Qabas approached the assignment as an offshore workforce and regulatory structuring exercise. The first step was to separate the project into its real execution layers: offshore and onshore staffing, expatriate and local labour, payroll and EOR logic, visa and work permit requirements, oil sector approvals, marine access pathways, and the local feasibility of specialised recruitment. This allowed the project to be assessed not as one employment question, but as a multi authority operating model.

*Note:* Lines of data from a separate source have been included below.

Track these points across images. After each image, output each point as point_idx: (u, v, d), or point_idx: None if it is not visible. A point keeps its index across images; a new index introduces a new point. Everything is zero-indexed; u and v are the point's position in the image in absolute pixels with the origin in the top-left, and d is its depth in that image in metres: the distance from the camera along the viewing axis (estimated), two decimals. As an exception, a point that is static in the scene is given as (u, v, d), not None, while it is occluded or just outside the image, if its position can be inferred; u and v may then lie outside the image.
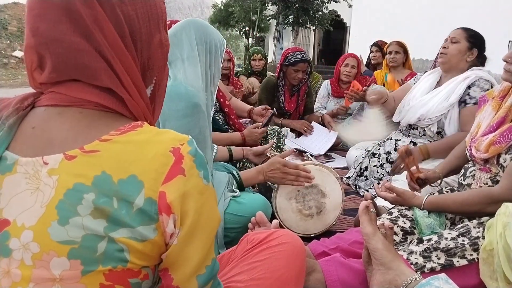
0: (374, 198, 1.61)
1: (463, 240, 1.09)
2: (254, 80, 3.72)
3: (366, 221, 1.04)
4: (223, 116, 2.28)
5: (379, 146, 2.22)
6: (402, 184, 1.59)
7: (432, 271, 1.05)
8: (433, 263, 1.07)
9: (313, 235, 1.53)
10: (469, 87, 1.81)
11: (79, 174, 0.48)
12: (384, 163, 2.12)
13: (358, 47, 9.97)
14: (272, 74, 3.80)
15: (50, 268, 0.47)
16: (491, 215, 1.05)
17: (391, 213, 1.35)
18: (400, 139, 2.10)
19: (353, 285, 1.07)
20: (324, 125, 3.11)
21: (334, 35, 19.30)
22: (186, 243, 0.53)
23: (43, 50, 0.52)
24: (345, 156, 2.67)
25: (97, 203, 0.48)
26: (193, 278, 0.56)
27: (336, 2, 14.19)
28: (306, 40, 19.52)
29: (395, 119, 2.14)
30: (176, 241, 0.52)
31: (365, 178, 2.21)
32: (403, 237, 1.28)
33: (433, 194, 1.37)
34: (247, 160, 1.86)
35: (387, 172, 2.10)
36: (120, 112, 0.56)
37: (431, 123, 1.92)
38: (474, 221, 1.15)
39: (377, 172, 2.14)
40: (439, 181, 1.52)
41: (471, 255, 1.06)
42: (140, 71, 0.58)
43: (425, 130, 1.97)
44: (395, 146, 2.09)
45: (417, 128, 2.01)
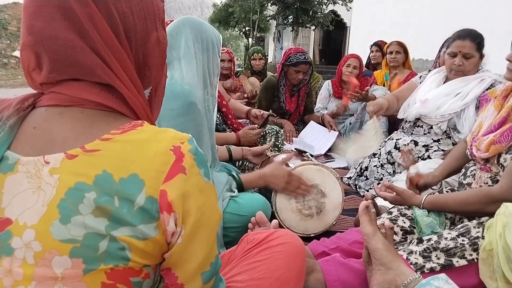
0: (374, 198, 1.60)
1: (462, 240, 1.09)
2: (254, 80, 3.72)
3: (366, 221, 1.04)
4: (220, 116, 2.28)
5: (380, 146, 2.22)
6: (402, 184, 1.59)
7: (432, 271, 1.05)
8: (433, 263, 1.07)
9: (313, 235, 1.53)
10: (487, 89, 1.80)
11: (80, 173, 0.49)
12: (385, 163, 2.12)
13: (358, 47, 9.98)
14: (272, 74, 3.80)
15: (52, 266, 0.48)
16: (491, 215, 1.05)
17: (390, 213, 1.35)
18: (400, 138, 2.09)
19: (353, 285, 1.07)
20: (324, 125, 3.11)
21: (334, 35, 19.30)
22: (190, 241, 0.53)
23: (39, 48, 0.52)
24: (345, 156, 2.68)
25: (99, 202, 0.48)
26: (198, 276, 0.57)
27: (335, 3, 14.20)
28: (306, 40, 19.53)
29: (400, 116, 2.13)
30: (181, 240, 0.52)
31: (365, 178, 2.21)
32: (403, 236, 1.28)
33: (433, 194, 1.37)
34: (246, 160, 1.87)
35: (387, 172, 2.10)
36: (121, 111, 0.56)
37: (443, 120, 1.91)
38: (474, 221, 1.15)
39: (377, 172, 2.14)
40: (439, 184, 1.52)
41: (471, 255, 1.06)
42: (136, 69, 0.58)
43: (430, 128, 1.96)
44: (395, 145, 2.09)
45: (421, 126, 2.01)
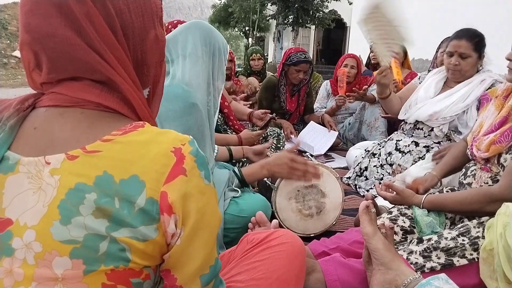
0: (374, 198, 1.60)
1: (463, 240, 1.09)
2: (253, 80, 3.72)
3: (366, 221, 1.04)
4: (222, 117, 2.29)
5: (379, 146, 2.22)
6: (403, 184, 1.59)
7: (432, 270, 1.05)
8: (433, 262, 1.07)
9: (313, 235, 1.53)
10: (488, 89, 1.80)
11: (81, 174, 0.49)
12: (384, 164, 2.12)
13: (358, 47, 9.96)
14: (272, 74, 3.80)
15: (53, 267, 0.48)
16: (491, 215, 1.05)
17: (390, 212, 1.35)
18: (401, 139, 2.09)
19: (353, 285, 1.07)
20: (324, 125, 3.11)
21: (334, 35, 19.32)
22: (189, 243, 0.53)
23: (37, 46, 0.52)
24: (345, 156, 2.68)
25: (99, 203, 0.48)
26: (197, 278, 0.57)
27: (336, 0, 14.17)
28: (306, 40, 19.53)
29: (401, 116, 2.13)
30: (180, 241, 0.52)
31: (365, 178, 2.21)
32: (403, 236, 1.28)
33: (433, 194, 1.37)
34: (247, 159, 1.86)
35: (387, 172, 2.10)
36: (121, 112, 0.56)
37: (444, 123, 1.91)
38: (474, 221, 1.15)
39: (377, 172, 2.14)
40: (439, 183, 1.52)
41: (471, 254, 1.06)
42: (134, 66, 0.58)
43: (431, 131, 1.96)
44: (396, 146, 2.09)
45: (422, 128, 2.00)
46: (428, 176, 1.53)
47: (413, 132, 2.06)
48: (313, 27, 15.85)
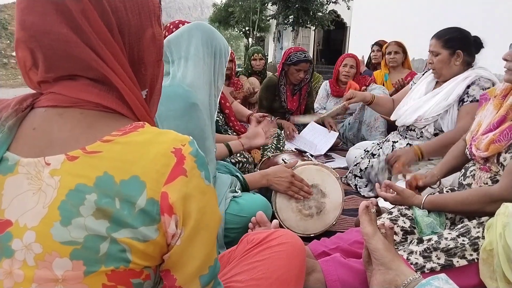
0: (377, 201, 1.61)
1: (463, 240, 1.09)
2: (254, 80, 3.72)
3: (366, 221, 1.04)
4: (223, 117, 2.28)
5: (379, 146, 2.22)
6: (403, 185, 1.59)
7: (432, 271, 1.06)
8: (433, 263, 1.07)
9: (313, 235, 1.54)
10: (468, 86, 1.80)
11: (81, 175, 0.49)
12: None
13: (358, 47, 9.97)
14: (273, 74, 3.80)
15: (53, 268, 0.47)
16: (491, 215, 1.05)
17: (391, 213, 1.35)
18: (397, 141, 2.10)
19: (353, 285, 1.07)
20: (324, 125, 3.11)
21: (334, 35, 19.30)
22: (189, 243, 0.53)
23: (32, 43, 0.52)
24: (345, 156, 2.68)
25: (99, 204, 0.48)
26: (196, 279, 0.56)
27: (335, 3, 14.21)
28: (306, 40, 19.52)
29: (392, 118, 2.15)
30: (180, 242, 0.52)
31: (367, 181, 2.21)
32: (403, 237, 1.28)
33: (433, 194, 1.37)
34: (249, 149, 1.83)
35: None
36: (121, 112, 0.56)
37: (427, 123, 1.91)
38: (474, 221, 1.15)
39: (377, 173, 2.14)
40: (438, 182, 1.52)
41: (471, 255, 1.06)
42: (131, 65, 0.58)
43: (422, 132, 1.96)
44: (392, 148, 2.08)
45: (414, 130, 2.01)
46: (429, 173, 1.53)
47: (407, 134, 2.06)
48: (313, 27, 15.83)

On that basis, Qabas designed an integrated support framework. At its core was an Employer of Record and payroll model capable of handling both local and foreign personnel where legally feasible, supported by a wider analysis of offshore permits, visa handling, safety certification expectations, and recruitment possibilities for both marine and administrative roles. The work also included salary and labour market review so that the sponsor could judge whether its planned workforce structure was economically and operationally realistic.

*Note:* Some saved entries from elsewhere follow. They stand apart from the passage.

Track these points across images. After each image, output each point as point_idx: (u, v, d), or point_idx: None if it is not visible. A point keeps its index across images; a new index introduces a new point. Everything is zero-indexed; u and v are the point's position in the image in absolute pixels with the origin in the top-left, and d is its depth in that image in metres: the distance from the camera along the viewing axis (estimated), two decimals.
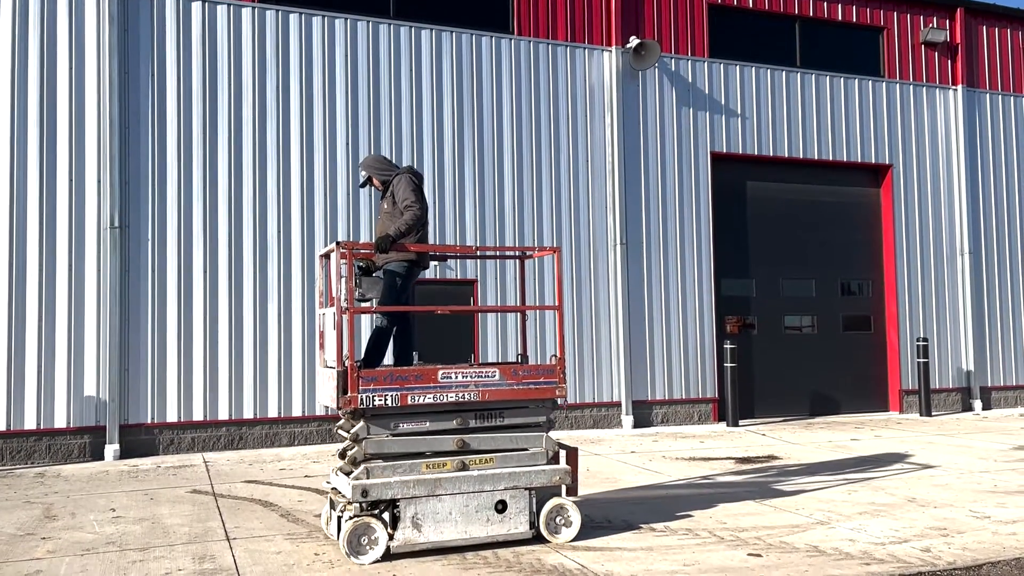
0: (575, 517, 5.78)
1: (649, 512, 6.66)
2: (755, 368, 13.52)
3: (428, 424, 5.54)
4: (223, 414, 10.47)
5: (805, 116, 13.85)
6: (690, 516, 6.52)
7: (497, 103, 12.05)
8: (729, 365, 12.50)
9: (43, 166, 10.04)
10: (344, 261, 5.71)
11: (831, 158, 13.99)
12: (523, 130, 12.15)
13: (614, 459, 9.48)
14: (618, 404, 12.31)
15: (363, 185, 6.67)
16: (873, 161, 14.27)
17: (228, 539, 5.97)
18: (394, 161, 11.41)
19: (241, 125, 10.84)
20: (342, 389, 5.36)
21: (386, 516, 5.40)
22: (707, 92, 13.21)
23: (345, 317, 5.56)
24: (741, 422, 12.75)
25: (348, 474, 5.50)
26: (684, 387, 12.74)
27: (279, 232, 10.90)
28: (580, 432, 11.90)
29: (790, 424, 12.90)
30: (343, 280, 5.67)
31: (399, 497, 5.40)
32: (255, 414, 10.61)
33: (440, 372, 5.55)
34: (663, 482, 8.07)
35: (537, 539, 5.73)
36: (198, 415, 10.38)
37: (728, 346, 12.58)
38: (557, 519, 5.77)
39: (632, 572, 5.05)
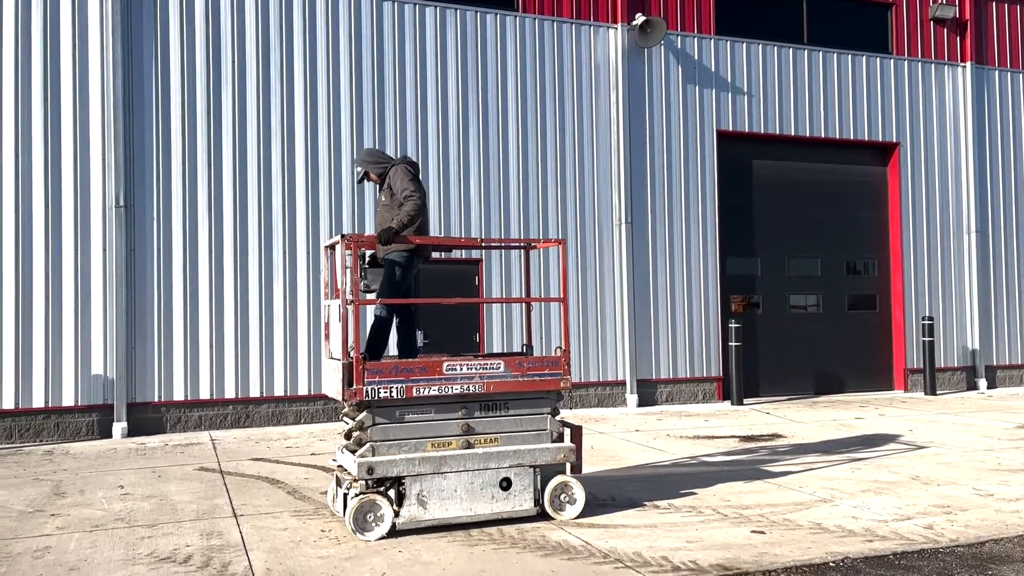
0: (579, 494, 5.82)
1: (653, 490, 6.70)
2: (760, 347, 13.53)
3: (433, 413, 5.57)
4: (229, 392, 10.53)
5: (812, 94, 13.75)
6: (694, 494, 6.55)
7: (502, 81, 11.98)
8: (734, 344, 12.51)
9: (47, 145, 10.04)
10: (349, 252, 5.71)
11: (838, 136, 13.90)
12: (528, 108, 12.09)
13: (618, 437, 9.52)
14: (623, 383, 12.34)
15: (360, 181, 6.64)
16: (880, 139, 14.18)
17: (235, 516, 6.03)
18: (398, 143, 11.39)
19: (245, 103, 10.81)
20: (347, 381, 5.38)
21: (391, 493, 5.44)
22: (713, 70, 13.11)
23: (350, 309, 5.57)
24: (745, 401, 12.78)
25: (354, 452, 5.54)
26: (688, 366, 12.76)
27: (284, 210, 10.89)
28: (584, 411, 11.95)
29: (794, 403, 12.93)
30: (348, 272, 5.67)
31: (404, 475, 5.44)
32: (261, 393, 10.67)
33: (445, 364, 5.56)
34: (667, 460, 8.10)
35: (542, 516, 5.77)
36: (205, 394, 10.44)
37: (733, 325, 12.58)
38: (562, 496, 5.80)
39: (636, 549, 5.09)
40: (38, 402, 9.83)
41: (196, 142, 10.60)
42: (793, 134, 13.59)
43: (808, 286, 14.05)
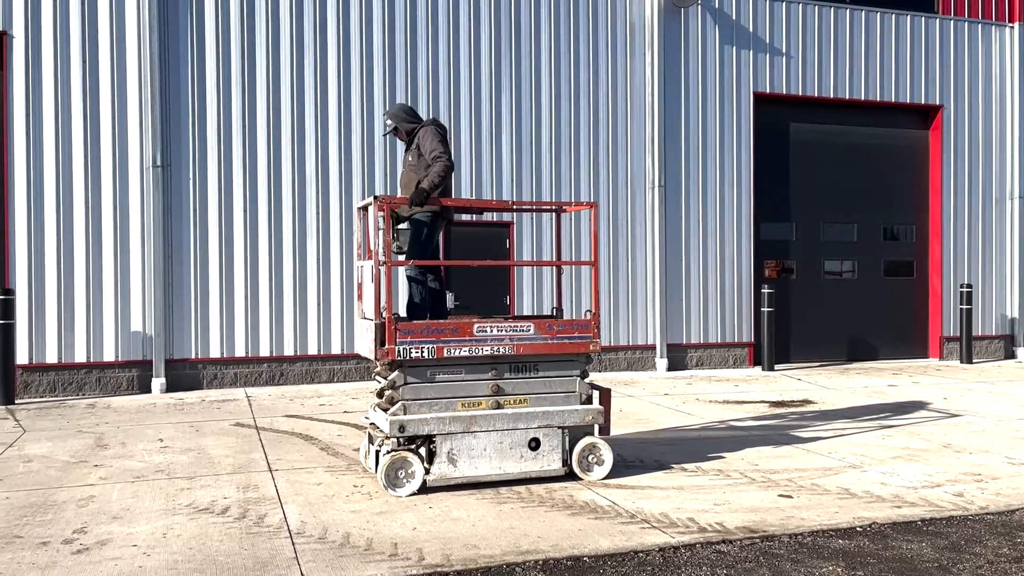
0: (607, 456, 5.87)
1: (681, 453, 6.74)
2: (792, 313, 13.42)
3: (464, 373, 5.64)
4: (264, 351, 10.72)
5: (853, 55, 13.42)
6: (722, 457, 6.58)
7: (535, 41, 11.85)
8: (766, 309, 12.42)
9: (86, 106, 10.16)
10: (382, 214, 5.75)
11: (879, 99, 13.58)
12: (561, 69, 11.96)
13: (647, 401, 9.55)
14: (652, 347, 12.33)
15: (387, 134, 6.66)
16: (923, 102, 13.84)
17: (270, 470, 6.18)
18: (431, 104, 11.36)
19: (279, 62, 10.83)
20: (380, 341, 5.45)
21: (422, 451, 5.54)
22: (751, 30, 12.84)
23: (383, 270, 5.62)
24: (777, 367, 12.72)
25: (386, 410, 5.63)
26: (720, 331, 12.71)
27: (317, 169, 10.96)
28: (614, 374, 11.98)
29: (826, 369, 12.84)
30: (380, 233, 5.72)
31: (435, 433, 5.52)
32: (295, 351, 10.84)
33: (476, 326, 5.61)
34: (696, 424, 8.13)
35: (569, 476, 5.84)
36: (240, 351, 10.64)
37: (766, 290, 12.47)
38: (589, 457, 5.86)
39: (662, 510, 5.14)
40: (80, 357, 10.09)
41: (231, 102, 10.66)
42: (832, 96, 13.31)
43: (844, 251, 13.86)
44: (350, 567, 4.16)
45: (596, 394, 5.99)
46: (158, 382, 10.22)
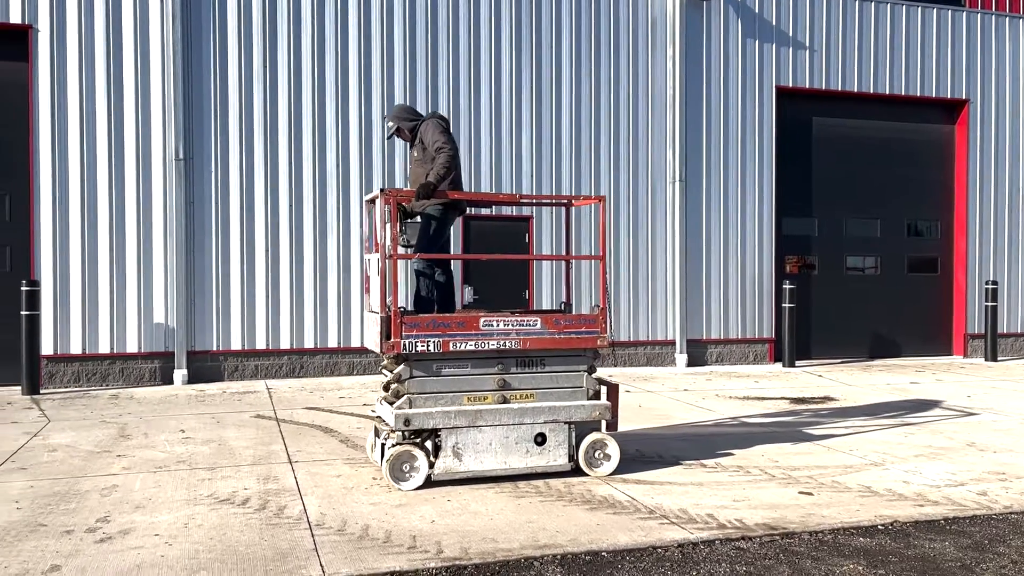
0: (614, 451, 5.83)
1: (700, 448, 6.70)
2: (814, 309, 13.30)
3: (470, 367, 5.63)
4: (285, 343, 10.79)
5: (878, 48, 13.26)
6: (741, 454, 6.54)
7: (556, 35, 11.81)
8: (787, 305, 12.32)
9: (111, 99, 10.25)
10: (389, 207, 5.74)
11: (903, 93, 13.42)
12: (582, 63, 11.91)
13: (667, 396, 9.52)
14: (672, 342, 12.28)
15: (391, 136, 6.64)
16: (949, 96, 13.65)
17: (290, 462, 6.22)
18: (450, 99, 11.36)
19: (300, 56, 10.86)
20: (386, 334, 5.45)
21: (428, 445, 5.53)
22: (774, 23, 12.72)
23: (389, 263, 5.62)
24: (797, 363, 12.62)
25: (391, 403, 5.63)
26: (740, 326, 12.63)
27: (338, 163, 11.00)
28: (633, 369, 11.95)
29: (848, 366, 12.73)
30: (387, 227, 5.71)
31: (440, 427, 5.51)
32: (316, 344, 10.90)
33: (482, 320, 5.59)
34: (715, 420, 8.09)
35: (576, 472, 5.80)
36: (261, 344, 10.71)
37: (787, 286, 12.37)
38: (596, 453, 5.83)
39: (681, 506, 5.12)
40: (104, 348, 10.21)
41: (253, 97, 10.72)
42: (856, 90, 13.16)
43: (866, 247, 13.72)
44: (369, 559, 4.18)
45: (604, 389, 5.95)
46: (180, 373, 10.32)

A central feature of the approach was geographic precision. Qabas made clear that the project could not be validated at country level alone. In Libya, offshore operations are highly sensitive to exact location, the authority controlling access, and the institutional chain behind the project. Qabas therefore reframed the assignment around execution sensitivity, linking the permit pathway and mobilisation risk directly to project geography, sector character, and end beneficiary.

Implementation

Qabas developed the project as a full mobilisation model rather than a narrow service proposal. The work covered staffing structure, regulatory requirements, offshore permit logic, labour and immigration issues, local recruitment feasibility, payroll handling, and compliance assumptions around shift patterns and offshore rotations. Rather than offering a generic EOR service, Qabas built the wider framework through which the sponsor could assess feasibility, cost, and delivery risk before committing to implementation.

The value lay in turning a loosely defined offshore staffing concept into a structured execution model. Qabas clarified which variables were peripheral and which were decisive, particularly around location, institutional fragmentation, offshore approvals, and the practical use of expatriate labour in Libyan waters. That created a much stronger basis for planning and internal investment assessment.

Results

The client obtained a materially clearer and more credible basis for structuring a complex offshore operation. Instead of treating the project as a payroll and onboarding matter, it was able to assess it as a full mobilisation problem involving labour architecture, permit sequencing, marine access, sector specific approvals, and workforce feasibility.

The engagement also reduced execution risk at a critical early stage. Qabas identified the real constraints that would govern implementation, corrected assumptions that were too generic for the Libyan context, and gave the sponsor a firmer basis for judging both cost and deliverability. This improved the quality of decision making before capital, manpower, and operational commitments hardened.

Most importantly, Qabas built the offshore mobilisation model from end to end. By combining workforce design, EOR logic, permit analysis, recruitment feasibility, payroll structure, and regulatory mapping, the firm transformed a broad offshore concept into a more disciplined and executable operating platform.

*We take our clients’ confidentiality seriously; whilst names are changed, outcomes remain real.